Fed will buy $300 billion in Treasuries to jump start economy

Just call it Uncle Sam investing in Uncle Sam -- or, the taxpayer investing in the taxpayer. In a surprise move, the Fed Wednesday announced a plan to buy $300 billion in long-term U.S. Treasuries as part of an expanded quantitative easing program aimed at jump starting the U.S. economy.

The Fed said it will buy up to an additional $750 billion in mortgaged backed securities and up to $200 billion in government service enterprise debt. The central bank added that it would consider expanding the TALF to include purchases of "other financial assets." The Fed said its decisions were unanimous.

More pessimistic on economy

On the economy, the Fed's tone in its statement was more pessimistic than in its previous statement, released in January. The Fed removed language regarding the timetable for a U.S. economic recovery; in today's statement, it provided no timetable for estimating the recession's bottom.

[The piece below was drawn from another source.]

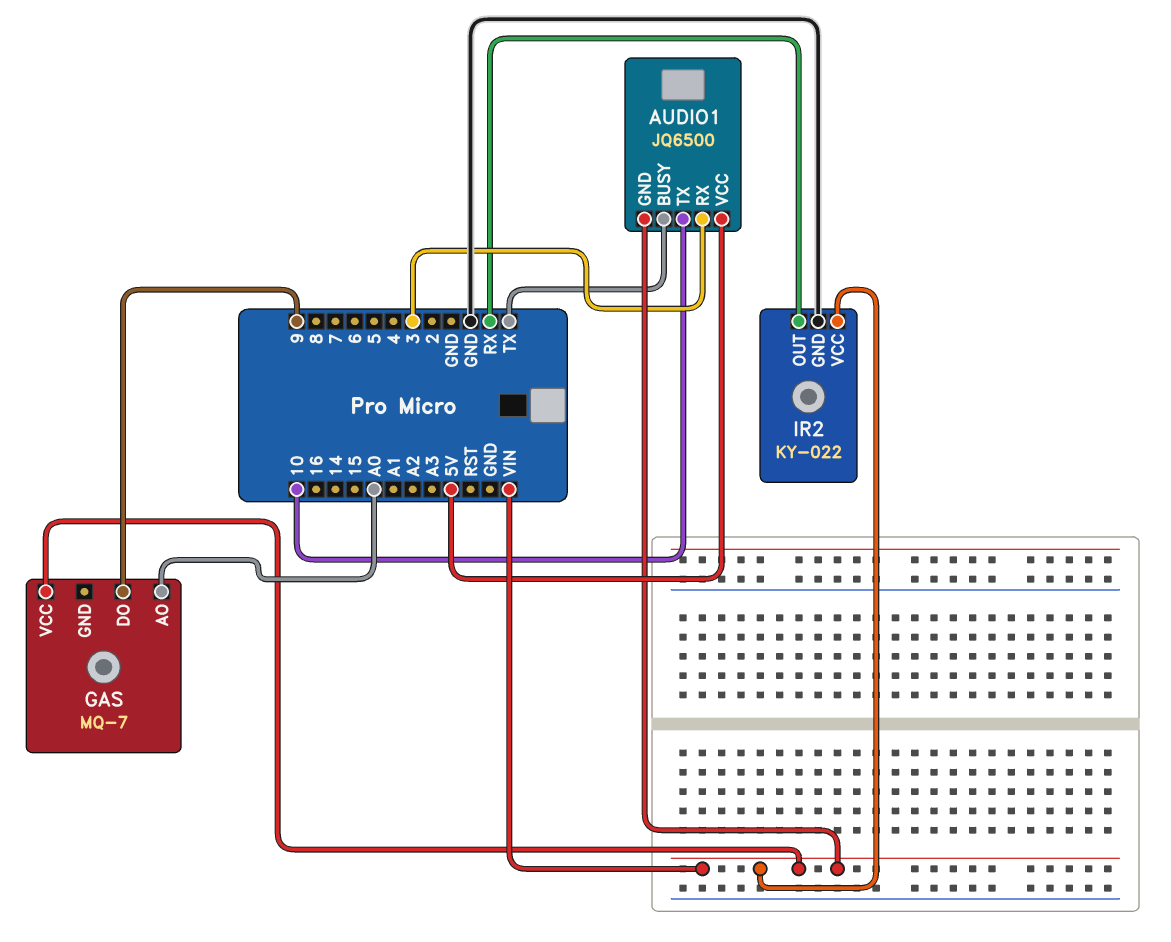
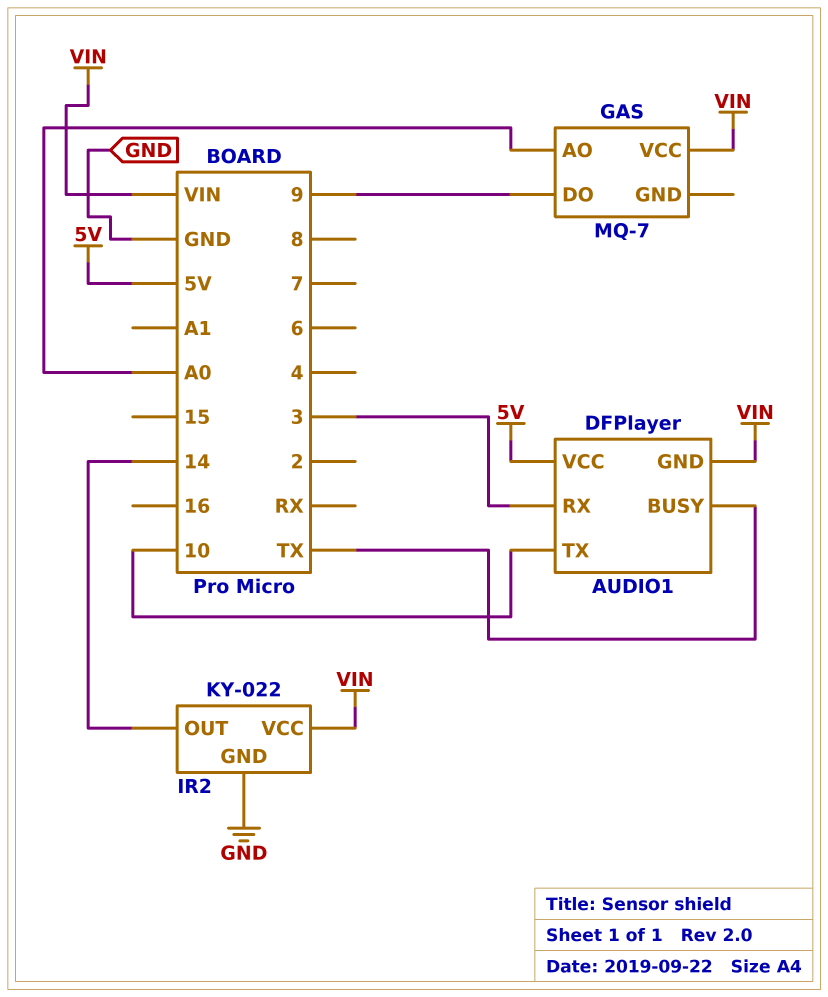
AUDIO1: JQ6500 -> DFPlayer
IR2 pin OUT: RX -> 14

Regarding interest rates, the Fed also kept the Federal Funds at 0.25 percent, as expected.

During its January meeting, the Fed said it expected a gradual recovery to begin later this year, with Fed Chairman Ben Bernanke later noting that a 10 percent U.S. unemployment rate was certainly possible by the time the recession ended.

Further, given the plethora of bad news in recent months, many economists, indeed many institutional investors, interpreted Bernanke's 10 percent unemployment ceiling as bullish, with some arguing that the ensuing improved sentiment is one of the reasons the stock market has rallied in the past week.

Or, as Energy Trader Jim Dietz told DailyFinance, "A 10 percent unemployment rate is no picnic, but it beats 15 percent unemployment every time."

With the Fed's unprecedented Treasury-purchase decision Wednesday, the Fed is signaling it believes financial and economy conditions remain serious, and are not showing the progress the Fed would like.

Former Fed Governor Laurence Meyer agrees with that evaluation. In comments delivered before the decision, Meyer called the financial crisis "the worst credit crunch since the Great Depression," Bloomberg News reported Wednesday. "The banking system is reeling, credit is being choked off, it is dramatic in size."

Job losses also raise concerns

Indeed, the U.S.'s large job losses over the past four months -- more than 2.4 million Americans have lost their job -- also raise concern of even more dire economic conditions for the nation in the months ahead. Will a second Great Depression, which economists define as a one-year decline in U.S. GDP of 10 percent or more, occur? No economist one can predict that, but it is safe to predict that if the economy continues to lose 500,000 jobs a month, it will be in a Depression.

The Fed's meeting and announcement also occurred days after Fed Chair Bernanke's "60 Minutes" interview on CBS, during which he said he saw "green shoots" in the U.S. economy, as well as modest improvement in the banking sector. Financial markets had stabilized, he said, but credit markets remained constrained, hence necessitating continued quantitative easing and other tactics, such as the TALF, to loosen credit markets.

Economic Analysis: A decisive, accommodative move by the Fed, and one that's needed. These are extraordinary times that require extraordinary measures, and the Fed's commitment to buy Treasuries, if necessary, illustrates the above. After U.S. economic growth resumes, the Fed can begin to reduce the size of its balance sheet and let the private sector work its wonders; but we're quarters away from that stage.